REBECCA WRAGG SYKES: DER VERKANNTE
MENSCH
1856 wurde der Neanderthaler entdeckt und bald schien sein Bild ausführlich und dauerhaft
geprägt zu sein, Danach war die vor zehntausenden von Jahren ausgestorbene Gattung
grobschlächtig, primitiv und wohl eher mit dem Affen verwandt.
Erst allmählich entdeckte die Forschung, wie nah die Verwandtschaft zwischen dem
vermeintlich tumben Grobian aus trostloser Eiszeitödnis und dem viel moderneren Homo
sapiens war. Wie sehr und welch verblüffende Erkenntnisse die Forschung dazu mittlerweile
zutage gefördert hat, beschreibt die britische Archäologin Rebecca Wragg Sykes in einem
bereits preisgekrönten erzählenden Sachbuch.

──────────────────────────────

### Zu lösende Aufgaben
**a.** Gib den Abschnitt aus dem Text über den Neanderthaler wortgetreu wieder, beginnend bei „REBECCA WRAGG SYKES: DER“ und fortlaufend bis einschließlich „preisgekrönten erzählenden Sachbuch.“.
**b.** In welchem Jahr wurde laut dem Text über den Neanderthaler diese Gattung entdeckt?
Das anschließende Material steht für sich und gehört nicht zum Text über den Neanderthaler.

### Extrahierte Informationen
──────────────────────────────

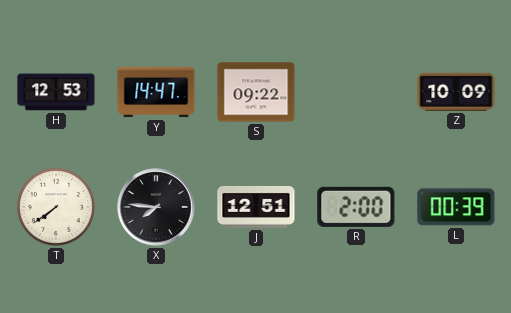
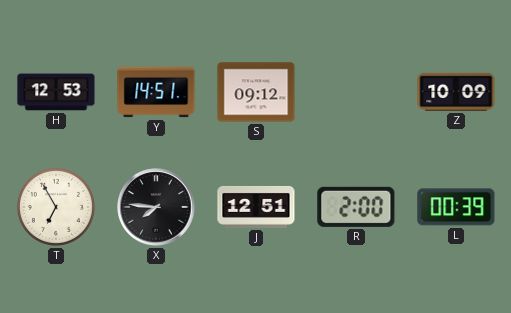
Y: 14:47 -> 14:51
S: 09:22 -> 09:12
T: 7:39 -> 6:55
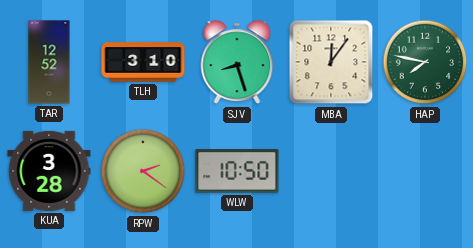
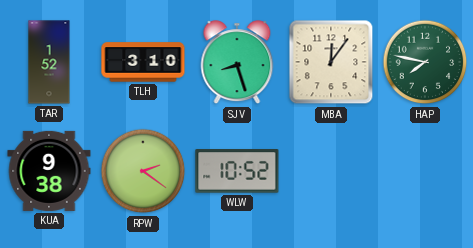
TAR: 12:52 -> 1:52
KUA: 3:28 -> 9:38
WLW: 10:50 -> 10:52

──────────────────────────────

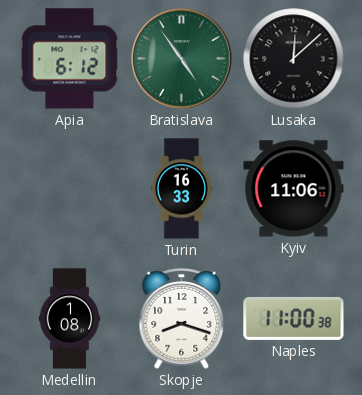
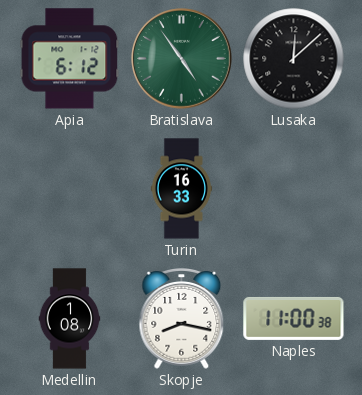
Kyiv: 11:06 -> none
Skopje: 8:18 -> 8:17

──────────────────────────────

### Lösungen der Aufgaben
**a.**
REBECCA WRAGG SYKES: DER VERKANNTE
MENSCH
1856 wurde der Neanderthaler entdeckt und bald schien sein Bild ausführlich und dauerhaft
geprägt zu sein, Danach war die vor zehntausenden von Jahren ausgestorbene Gattung
grobschlächtig, primitiv und wohl eher mit dem Affen verwandt.
Erst allmählich entdeckte die Forschung, wie nah die Verwandtschaft zwischen dem
vermeintlich tumben Grobian aus trostloser Eiszeitödnis und dem viel moderneren Homo
sapiens war. Wie sehr und welch verblüffende Erkenntnisse die Forschung dazu mittlerweile
zutage gefördert hat, beschreibt die britische Archäologin Rebecca Wragg Sykes in einem
bereits preisgekrönten erzählenden Sachbuch.

**b.** 1856